For a basis-free answer, consider $S \in L(V)$ given by $S x = f(x) v$ for some vector $v$ and some linear functional $f$ on V. Then $T S x = f(x) T v = S T x = f(T x) v$ for any x. In particular, as long as a nontrivial linear functional $f$ on $V$ exists, there is $x$ such that $f(x) \ne 0$, and then $T v = \alpha v$ for all $v$, where $\alpha = f(T x)/f(x)$. This works even for infinite-dimensional spaces, although I think in general you need the Axiom of Choice to get a nontrivial linear functional on a vector space.


Suppose $TS = ST$ for every $S$. Show that $Tv = a_{v}v$ for every $v\in V$ where $a_v$ could depend on $v$. In other words, show that $v$ and $Tv$ are linearly dependent for each $v \in V$.

Suppose for contradiction that they are linearly independent. Since $(v, Tv)$ is linearly independent, it can be extended to a basis $(v,Tv, u_1, \dots, u_n)$ of $V$. So define $S$ as following: $Sv = v$, $S(Tv) = v$ and $S(u_1) = 0, \dots, S(u_n) = 0$. Then, $Tv = TSv = STv = v$. Hence $v$ and $Tv$ are linearly dependent, which is a contradiction. Then you have to show uniqueness.

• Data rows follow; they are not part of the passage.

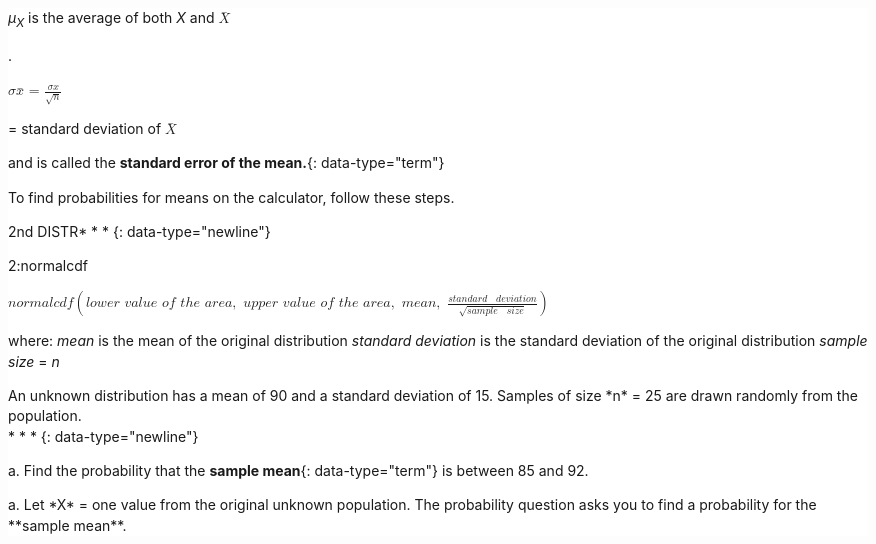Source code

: *μ*<sub>*X*</sub> is the average of both *X* and <math xmlns="http://www.w3.org/1998/Math/MathML"> <mover accent="true"> <mi>X</mi> <mo>¯</mo> </mover> </math>

.

<math xmlns="http://www.w3.org/1998/Math/MathML"> <mrow> <mi>σ</mi><mover accent="true"> <mi>x</mi> <mo>¯</mo> </mover> <mtext> = </mtext><mfrac> <mrow> <mi>σ</mi><mi>x</mi> </mrow> <mrow> <msqrt> <mi>n</mi> </msqrt> </mrow> </mfrac> </mrow> </math>

 = standard deviation of <math xmlns="http://www.w3.org/1998/Math/MathML"> <mover accent="true"> <mi>X</mi> <mo>¯</mo> </mover> </math>

 and is called the **standard error of the mean.**{: data-type="term"}

<div data-type="note" class="statistics calculator" data-label="" markdown="1">
To find probabilities for means on the calculator, follow these steps.

2nd DISTR* * *
{: data-type="newline"}

2:normalcdf

<math xmlns="http://www.w3.org/1998/Math/MathML"> <mrow> <mi>n</mi><mi>o</mi><mi>r</mi><mi>m</mi><mi>a</mi><mi>l</mi><mi>c</mi><mi>d</mi><mi>f</mi><mrow><mo>(</mo> <mrow> <mi>l</mi><mi>o</mi><mi>w</mi><mi>e</mi><mi>r</mi><mtext> </mtext><mi>v</mi><mi>a</mi><mi>l</mi><mi>u</mi><mi>e</mi><mtext> </mtext><mi>o</mi><mi>f</mi><mtext> </mtext><mi>t</mi><mi>h</mi><mi>e</mi><mtext> </mtext><mi>a</mi><mi>r</mi><mi>e</mi><mi>a</mi><mo>,</mo><mtext> </mtext><mi>u</mi><mi>p</mi><mi>p</mi><mi>e</mi><mi>r</mi><mtext> </mtext><mi>v</mi><mi>a</mi><mi>l</mi><mi>u</mi><mi>e</mi><mtext> </mtext><mi>o</mi><mi>f</mi><mtext> </mtext><mi>t</mi><mi>h</mi><mi>e</mi><mtext> </mtext><mi>a</mi><mi>r</mi><mi>e</mi><mi>a</mi><mo>,</mo><mtext> </mtext><mi>m</mi><mi>e</mi><mi>a</mi><mi>n</mi><mo>,</mo><mtext> </mtext><mfrac> <mrow> <mi>s</mi><mi>t</mi><mi>a</mi><mi>n</mi><mi>d</mi><mi>a</mi><mi>r</mi><mi>d</mi><mo> </mo><mi>d</mi><mi>e</mi><mi>v</mi><mi>i</mi><mi>a</mi><mi>t</mi><mi>i</mi><mi>o</mi><mi>n</mi> </mrow> <mrow> <msqrt> <mrow> <mi>s</mi><mi>a</mi><mi>m</mi><mi>p</mi><mi>l</mi><mi>e</mi><mo> </mo><mi>s</mi><mi>i</mi><mi>z</mi><mi>e</mi> </mrow> </msqrt> </mrow> </mfrac> </mrow> <mo>)</mo></mrow> </mrow> </math>

where: <span data-type="list" data-list-type="bulleted"> <span data-type="item">*mean* is the mean of the original distribution</span> <span data-type="item">*standard deviation* is the standard deviation of the original distribution</span> <span data-type="item">*sample size* = *n*</span> </span>

</div>

<div data-type="example" id="element-469" markdown="1">
An unknown distribution has a mean of 90 and a standard deviation of 15. Samples of size *n* = 25 are drawn randomly from the population.

<div data-type="exercise" id="element-705">
<div data-type="problem" id="id5873867" markdown="1">
* * *
{: data-type="newline"}

a. Find the probability that the **sample mean**{: data-type="term"} is between 85 and 92.

</div>
<div data-type="solution" id="id5873893" markdown="1">
a. Let *X* = one value from the original unknown population. The probability question asks you to find a probability for the **sample mean**.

In general, when one has a condition of the form "$A$ is a blah if and only if for every $B$ this happens", the "if" direction can often be established by selecting suitably/cleverly chosen $B$ that show everything works.

This is just such a situation.

Let $\beta = \{\mathbf{v}_i\}_{i\in I}$ be a basis for $\mathbf{V}$. For each $i,j\in I$, let $S_{ij}$ be the linear operator on $\mathbf{V}$ given by $$S_{ij}(\mathbf{v}_k) = \left\{\begin{array}{ll} \mathbf{v}_j &\mbox{if $k=i$,}\\ \mathbf{v}_i &\mbox{if $k=j$,}\\ \mathbf{0} &\mbox{if $k\neq i$ and $k\neq j$.} \end{array}\right.$$ That is: for $i\neq j$, $S_{ij}$ exchanges $\mathbf{v}_i$ and $\mathbf{v}_j$, and maps all other basis elements to $\mathbf{0}$. And $S_{ii}$ maps $\mathbf{v}_i$ to itself, and all other basis elements to $\mathbf{0}$. These are our "suitably chosen" $S$.

Now consider $S_{ii}T(\mathbf{v}_j)$ and $TS_{ii}(\mathbf{v}_j)$ first to get information about what $T$ does to $\beta$; then consider $S_{ij}T(\mathbf{v}_j)$ and $TS_{ij}(\mathbf{v}_j)$ for $i\neq j$.